Chapter three analyzes the landscape of wanghong platforms using the concepts of hyperplatformization and interplatformization to argue how wanghong platform ecology is both more competitive and more collaborative than the SME platform landscape.
Chapter four lays bare the conditions and socioeconomic backgrounds of those laboring in the wanghong industry. It traces the speedy evolution of creator labor and shows how this industry is permeated with precarity: not only does internet censorship demand continuous self-governance but also the affective demands on the wanghong worker whose personal lives are deeply intertwined with their professional lives may contribute to loneliness and vulnerability. The longer vignettes of wanghong workers’ experiences in this chapter contribute to a lively description.
Chapter five offers the reader a range of illustrative examples of wanghong creators taking up the complicated concepts of authenticity and creativity. An interesting observation here is what the authors call the “cultural dilemma” of wanghong: often stigmatized by the public media as being hedonistic and supporting materialistic values, there are actually very few wanghong workers who will proudly identify with the job description (p. 136).

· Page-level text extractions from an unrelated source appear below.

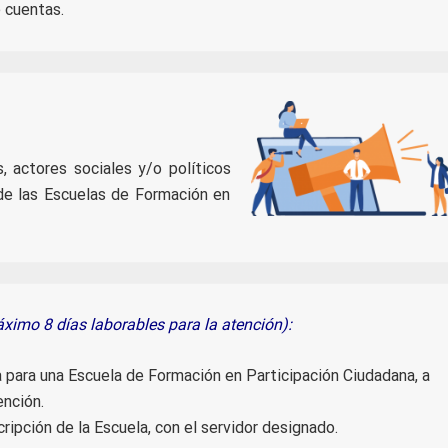
e cuentas.
, actores sociales y/o políticos
de las Escuelas de Formación en
ximo 8 días laborables para la atención):
ta para una Escuela de Formación en Participación Ciudadana, a
ención.
cripción de la Escuela, con el servidor designado.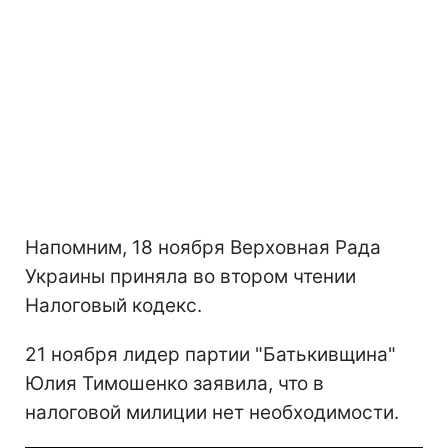
Напомним, 18 ноября Верховная Рада
Украины приняла во втором чтении
Налоговый кодекс.
21 ноября лидер партии "Батькивщина"
Юлия Тимошенко заявила, что в
налоговой милиции нет необходимости.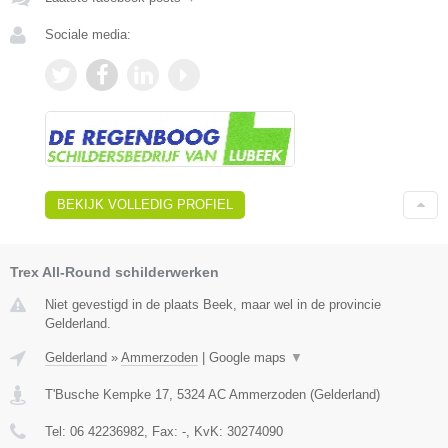
Sociale media:
BEKIJK VOLLEDIG PROFIEL
Trex All-Round schilderwerken
Niet gevestigd in de plaats Beek, maar wel in de provincie
Gelderland.
Gelderland
»
Ammerzoden
|
Google maps
▼
T'Busche Kempke 17
,
5324 AC
Ammerzoden
(
Gelderland
)
Tel:
06 42236982
, Fax:
-
, KvK:
30274090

The final chapter covers what could be constitutive of “global wanghong” and addresses the cultural politics of globalizing wanghong platforms. These platforms represent, the authors claim, the most effective efforts for Chinese culture to “go out”. At the same time, recent signs of rising platform nationalism undermine the idea that a global creator culture, effortlessly transcending national borders, and cultural differences might take shape any time soon.
All in all, this is on all accounts a well-written and comprehensive overview that does justice to the vibrant and varied landscape of wanghong. A critical reader might argue that the authors have perhaps squeezed in a topic too many—choosing fewer topics could have given the book more depth. This book review can only deliver a very small glimpse of the rich materials offered by Craig, Lin, and Cunningham. It will be a valuable text for undergraduate and graduate courses in global media or comparative media but also gives insights and context for media workers. I am further convinced, and hopeful, that this book will be applied widely in Western media studies, to contest Western centrism still so prevalent in media studies.